Las ventas millonarias son, en este sentido, especialmente equívocas. Lo que funciona y determina es la fórmula aplicada -fórmulas del corazón-, y no el contenido (o, mejor dicho, la referencia supuestamente seria). Por eso, temas supuestamente importantes parecen, a las dos semanas, más viejos que la boda de Grace Kelly.

Pero las fórmulas no pertenecen sólo a la prensa del corazón. En esa babel de géneros se recurre también a los tics del periodismo pornográfico y de sucesos. Los temas de la economía, de la política y de la cultura (jardines clásicos del modelo Time) se tiñen de rosa, pero también de rojo sangre y de amarillo. A lo mejor tales mundos tienen intrínsecamente esos colores, pero ésa es otra cuestión. La cuestión profesional sería entonces mostrar todo el rojo sangre, el rosa hipócrita y el amarillo inmoral que hay en la vida política, económica y cultural española, pero no usar (aprovechar subsidiariamente) esos colores para vender.

Harían falta unas cuantas páginas para explicar minuciosamente cómo funciona este nuevo periodismo (tan alejado del de los maestros norteamericanos) tricolor, pero servirán quizá algunas alusiones. Y hay que decir que este fenómeno se verifica también, a su manera, en la radio y en la televisión.

Las revistas del corazón están pobladas de príncipes y de galanes. Las otras también, pero añadiendo a los banqueros. Parece que este verano lo único que les interesaba a los lectores era la marca del bañador de Mario Conde. En las revistas del corazón aparece sólo gente famosa, y siempre la misma gente famosa. En las otras también. En las revistas del corazón aparecen los hijos de los famosos con sus novias. En las otras también. En las revistas pornográficas aparecen (lógicos) desnudos en las portadas. En las otras también. En las revistas de sucesos aparece un escándalo detrás de otro, sin proyectar ningún cono de luz que averigüe nada más allá. Las otras también encadenan escándalos, y uno vale tanto como otro, y ninguno significa nada. El periodismo rosa tuvo un muerto inextinguible: Paquirri. El otro, Escobedo. En el medio, uniéndolos, Preysler y Boyer. Para los periodismos rosa, rojo y amarillo, el resto de la realidad (que es casi toda) no existe. Para el otro (salvo a través de encuestas), tampoco.

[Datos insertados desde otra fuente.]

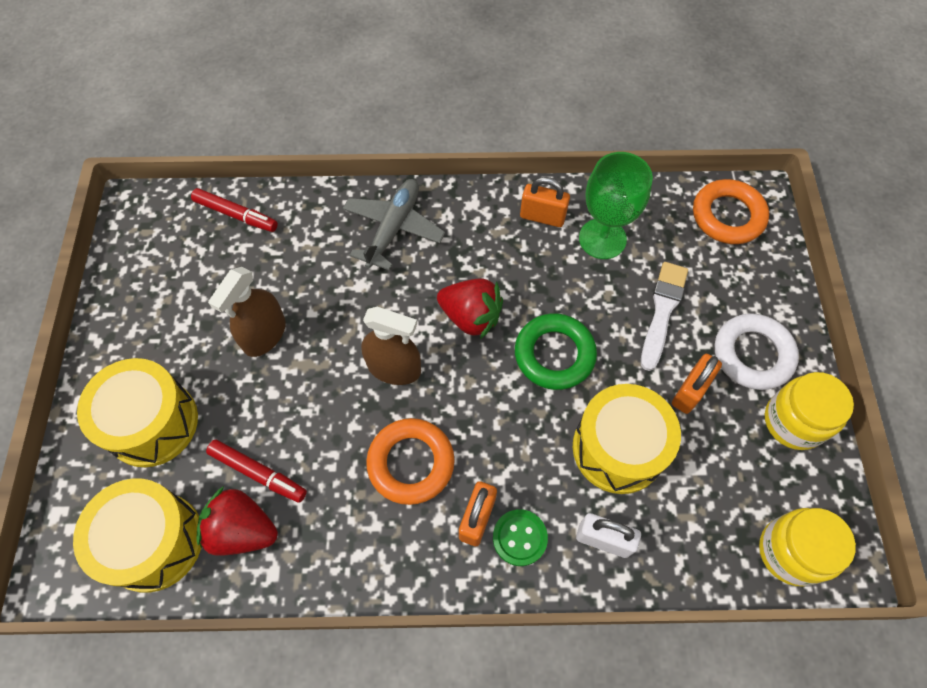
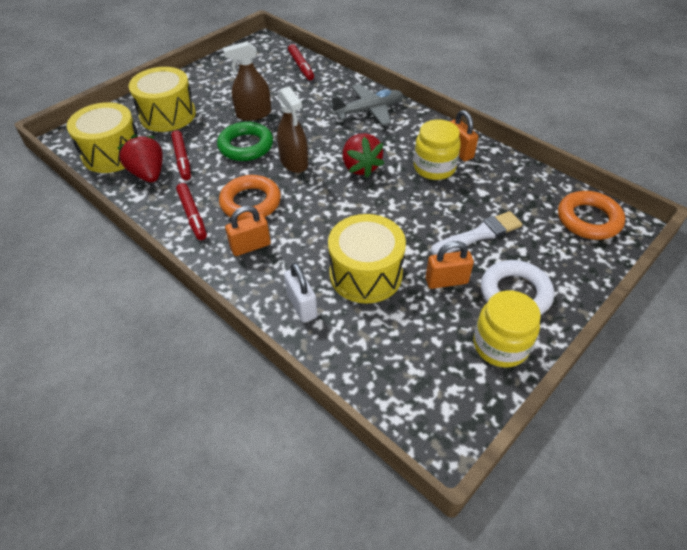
camera: 45 degrees right, 15 degrees down
(367, 537) = (192, 215): none -> red marker
(519, 538) = (260, 270): green button -> none
(554, 354) = (385, 211): green ring -> green ring (246, 146)
(602, 239) = (484, 181): green goblet -> none
(790, 552) = (408, 404): yellow jar -> yellow jar (434, 168)

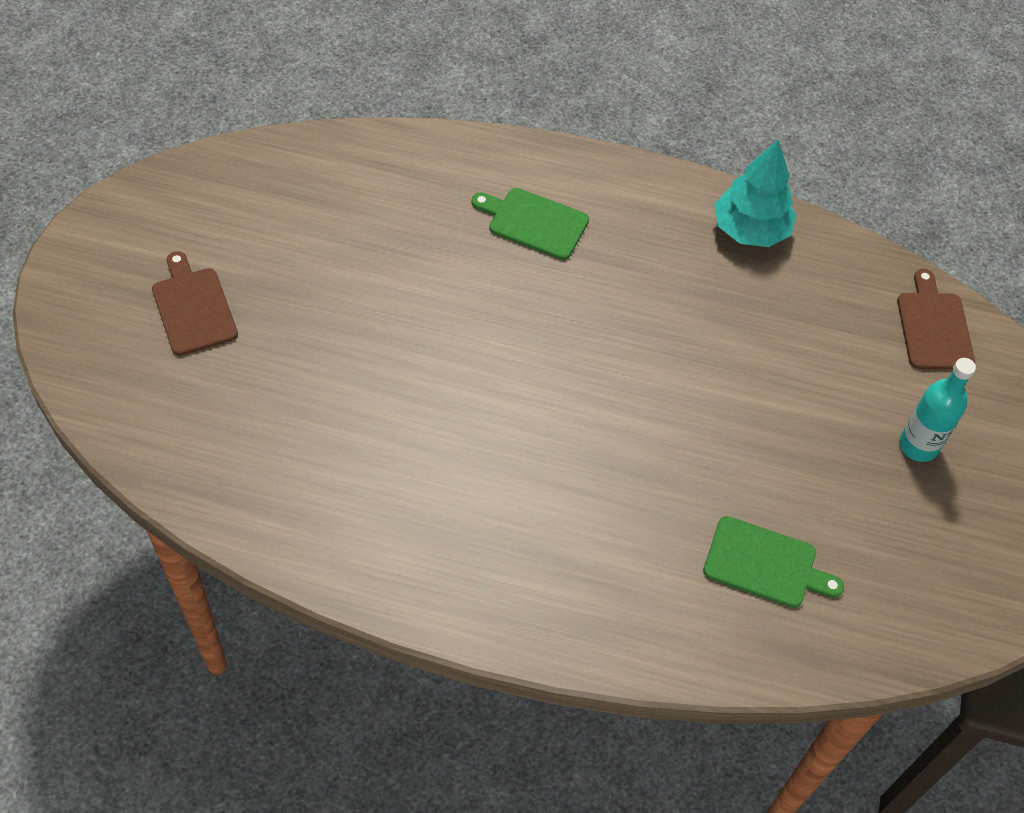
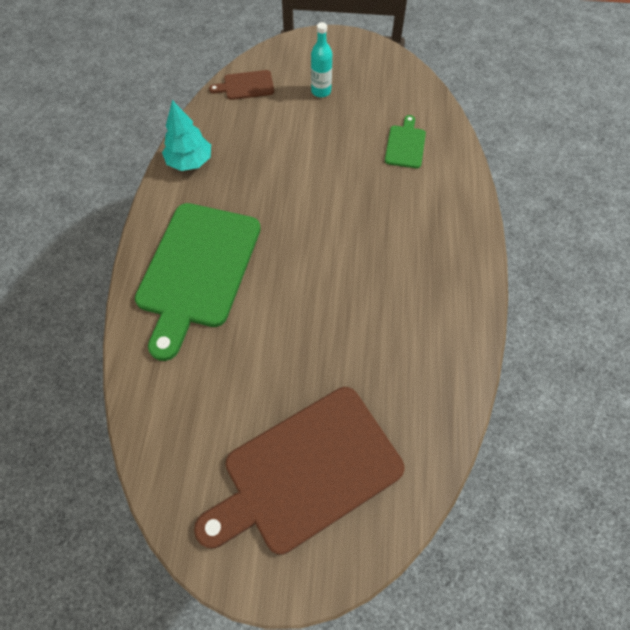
camera: 95 degrees left, 5 degrees up
(193, 307) = (306, 471): brown cutting board -> brown cutting board, size x2.25
(534, 222) = (197, 270): green cutting board -> green cutting board, size x2.25

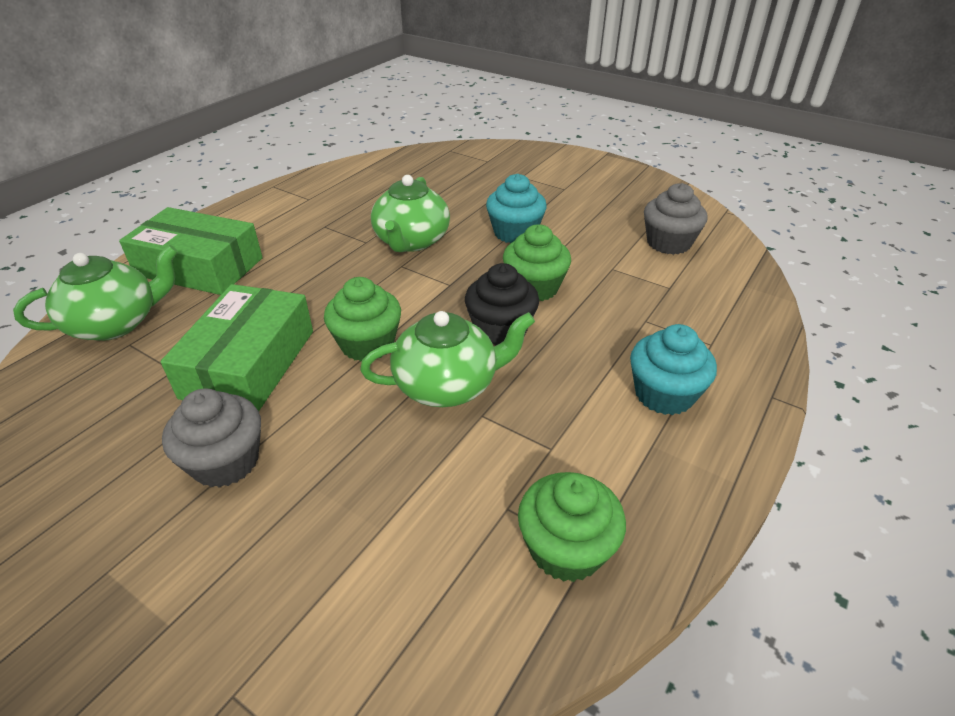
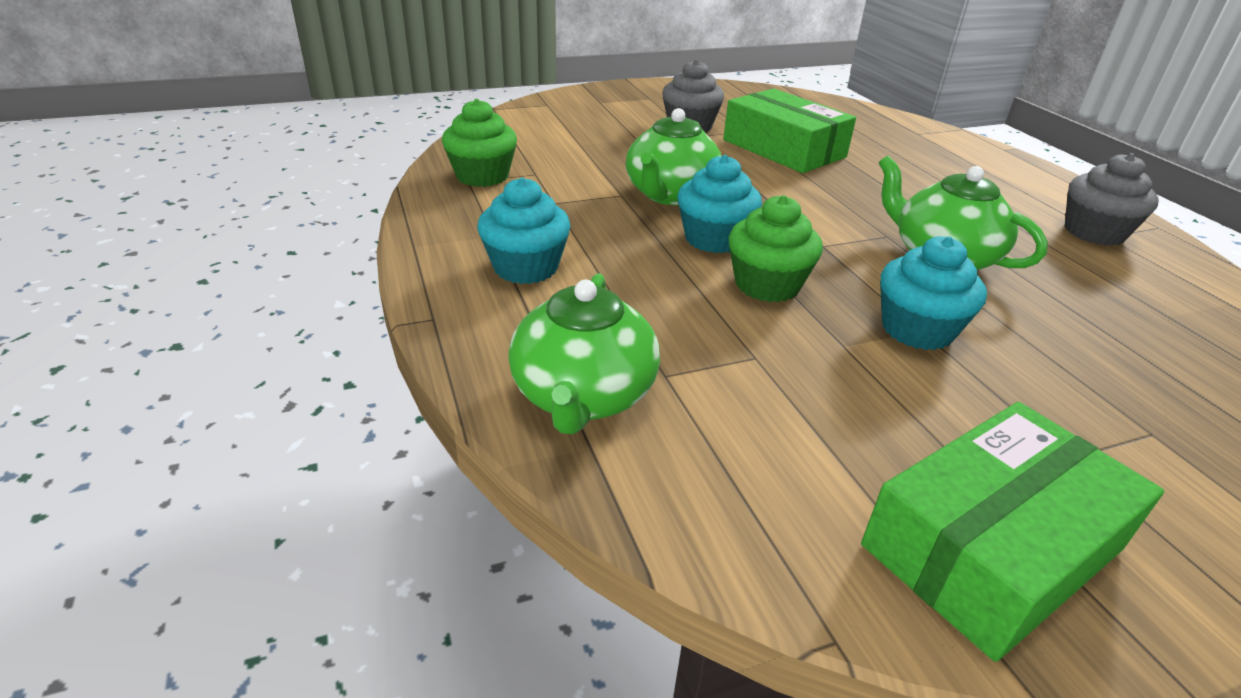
camera: 125 degrees right, 5 degrees down
(116, 323) = (884, 127): green teapot -> green teapot (583, 396)
(199, 267) = (957, 161): green box -> green box (991, 546)
(367, 344) = (761, 185): green cupcake -> none
(500, 329) = (714, 239): black cupcake -> turquoise cupcake
(668, 243) = (775, 452): grey cupcake -> grey cupcake (1094, 232)

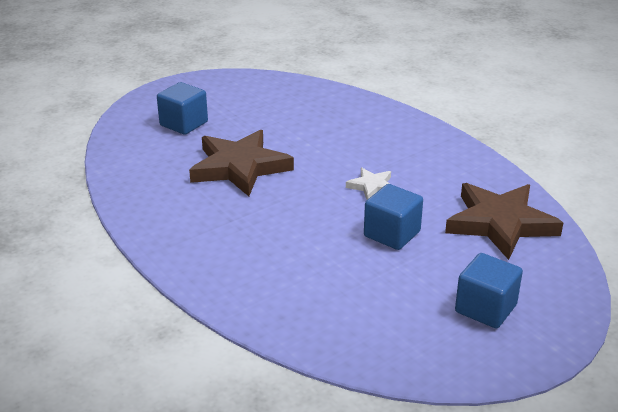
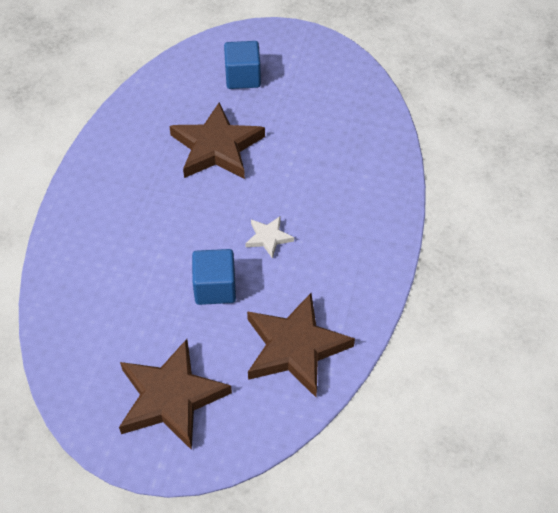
camera: 50 degrees right, 20 degrees up
(485, 308) = (171, 397): blue cube -> brown star

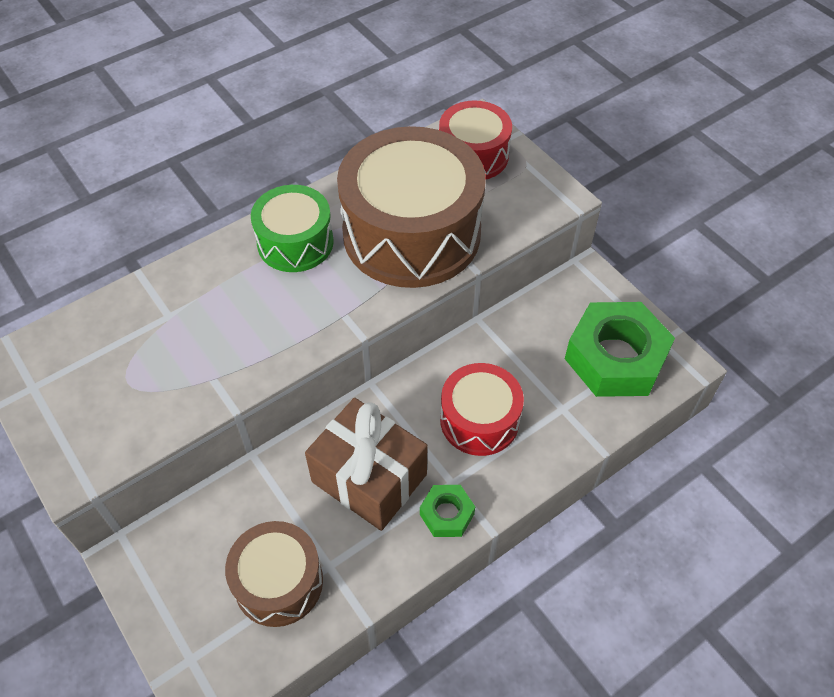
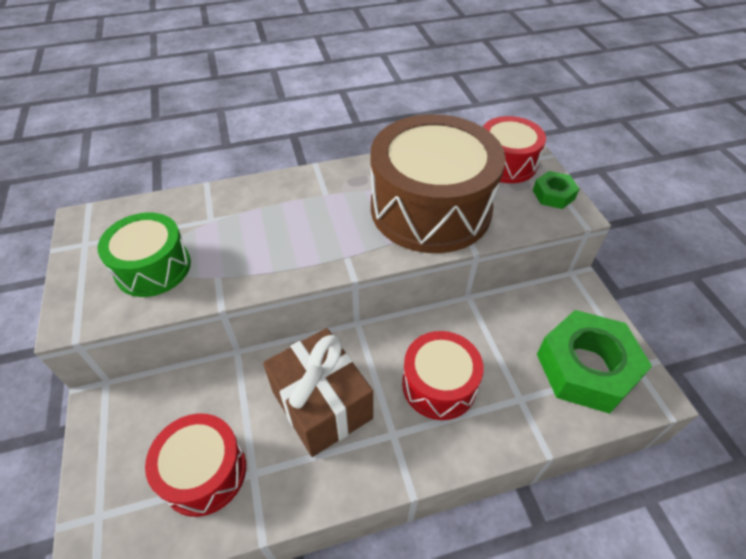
camera: 20 degrees right, 5 degrees down
(278, 582) = (204, 472): brown drum -> red drum
(295, 242) = (333, 192): green drum -> green drum (153, 268)
(447, 514) = (376, 462): green nut -> green nut (553, 194)

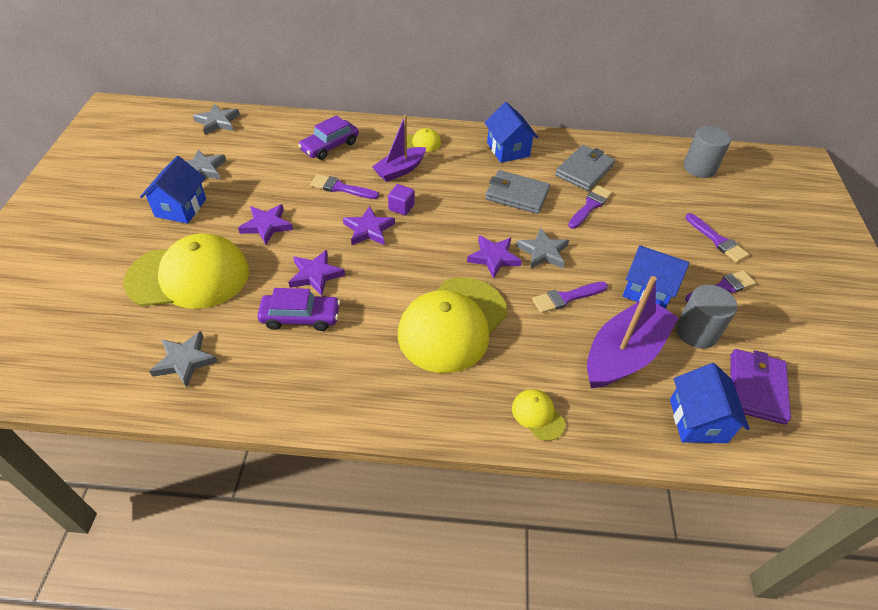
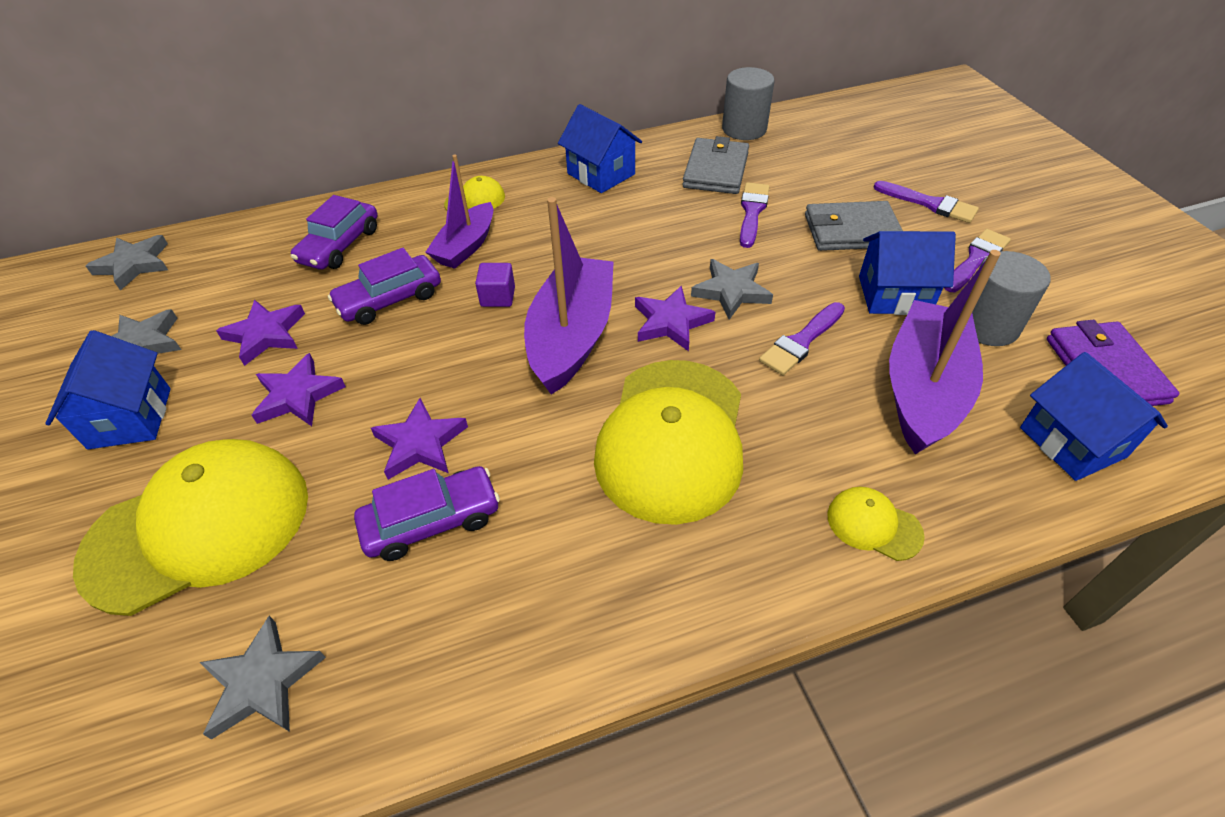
camera: 20 degrees left, 0 degrees up
(341, 188) = (390, 299): purple brush -> purple car
(368, 229) = (466, 345): purple star -> purple star (265, 334)
(430, 245) = (572, 336): none -> purple boat
(517, 195) = (649, 228): grey wallet -> grey wallet (851, 231)
(699, 168) = (849, 125): grey cylinder -> grey cylinder (744, 129)

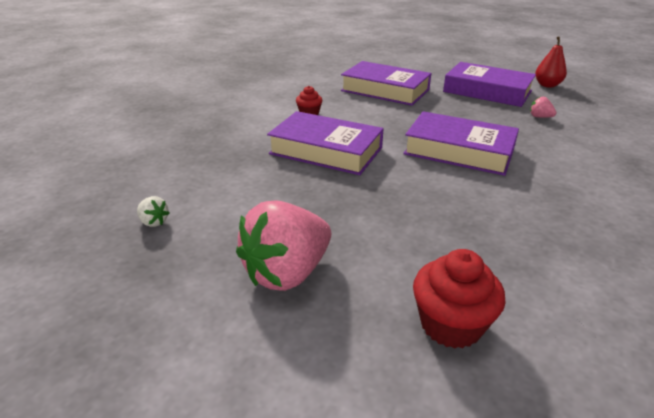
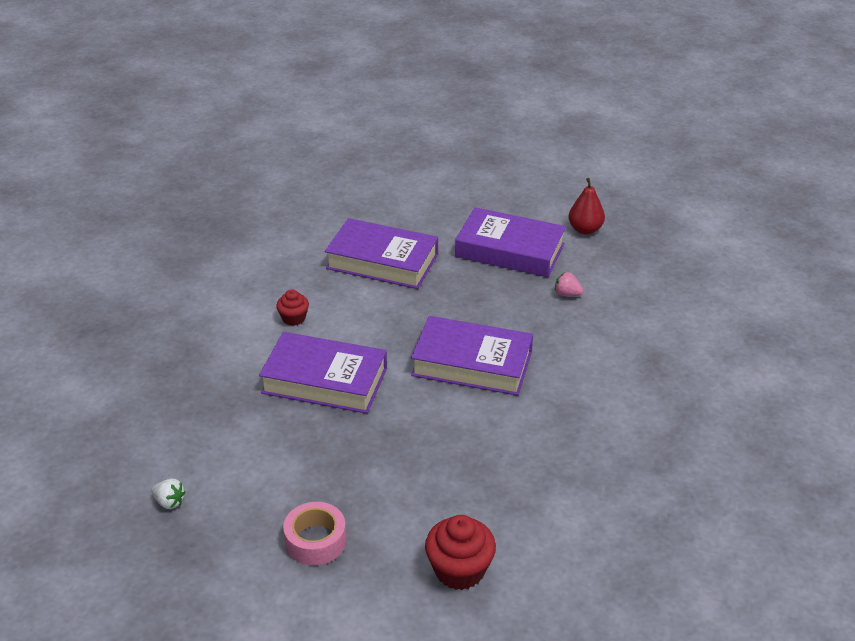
camera: 10 degrees left, 5 degrees up
(287, 273) = (315, 541): pink strawberry -> pink tape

Hay más coincidencias. El tono crispado de falsa última hora, la tipograria gigantesca, las franjas chillonas, las repeticiones, las simplificaciones, el efecto Julio Iglesias; Toda una escenografía efectista, pura inflación y brocha gorda, que anula cualquier posible información cierta o cualquier posible comentario certero y que condena tiránicamente el pecado de seriedad (la seriedad, castigada en el trastero de los tabúes, para este periodismo, lo contrario de lo serio no es el humor, sino lo divertido. Un manejo de flojos nudillos que golpean, sin querer de veras golpear, en la testa dura de la indiferencia y la deserción. Y ésta es la otra cara, inesperada, de la apatía contemporánea: en lugar de la indiferencia elegante (indiferencia de diseño), el chismorreo vulgar; en lugar del papel satinado y blanco que nada dice, los papeles chillones que, a fuerza de no parar de gritar, tampoco dicen nada.

Se puede hablar, en fin, de cualquier cosa (incluso de Preysler y de Escobedo, pero no de cualquier manera. Mejor dicho: por qué hablar todos de lo mismo y de la misma manera.